### Written exercise
Check each statement against the banking article below and answer yes or no, quoting the words that decide it. (a) The FDIC survey found that 8.2% of U.S. households have no relationship with a bank. (b) The percentage of bank accounts offering free checking went up from 2011. (c) Citigroup's non-interest revenue has been rising for three straight years.

### Supplied passage
━━━━━━━━━━

What's Pushing Americans Out of Banking?

Demitri is a member of The Motley Fool Blog Network -- entries represent the personal opinion of the blogger and are not formally edited.

People are abandoning banks. And, for a change, we aren't talking about investors bailing out of the financial sector, as they did in '08 and '09. Those stocks are faring well, with the industry up over 30% in the last year. Instead, it’s American households that are leaving banks and finding other ways to manage their finances.

The FDIC's just published survey found that a surprising 8.2% of U.S. households have no relationship with a bank and are choosing non-bank actors, like check cashing services and payday loans, to service all of their financial needs. This population of "unbanked" American homes was up 820,000 from when the survey was last done just two years before. 

To be sure, this jump in off-the-financial-grid citizens is correlated to the weak economy. Joblessness and lack of funds are key reasons why more Americans are closing bank accounts these days. So when the job market improves many of these former customers should find their way back into the industry.

But that's not the whole story. Cost, convenience, and trust issues are also contributing to the exodus. In short, banks are losing these customers for business reasons, too.

Higher Fees

We learned last month that bank fees went up across the board this year. From minimum balance requirements, to monthly service fees, to overdraft fees, it became uniformly more expensive to bank in the first half of 2012. In fact, the only number from the fee survey that didn't increase from 2011 was the percentage of bank accounts offering free checking, which dropped from 39% to 35%. Banks are offering their customers less, and charging them more for it. So it's no wonder that more people are quiting their accounts.

But all these extra costs haven't made real contributions to bank profits. Wells Fargo (NYSE: WFC) saw its non-interest income creep up by less than a percent last quarter. And Bank of America (NYSE: BAC) saw a 4% boost in non-interest income thanks to "an increase in service charges." But both companies' fee levels are well below where they were before the new financial regulations took hold. Citigroup's (NYSE: C) non-interest revenue has been falling for three straight years and is 10% below its 2007 high.

━━━━━━━━━━

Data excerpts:
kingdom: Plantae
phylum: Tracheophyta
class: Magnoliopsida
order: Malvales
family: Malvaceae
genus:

━━━━━━━━━━

### Task response
(a) Yes: "a surprising 8.2% of U.S. households have no relationship with a bank"
(b) No: "which dropped from 39% to 35%"
(c) No: "non-interest revenue has been falling for three straight years"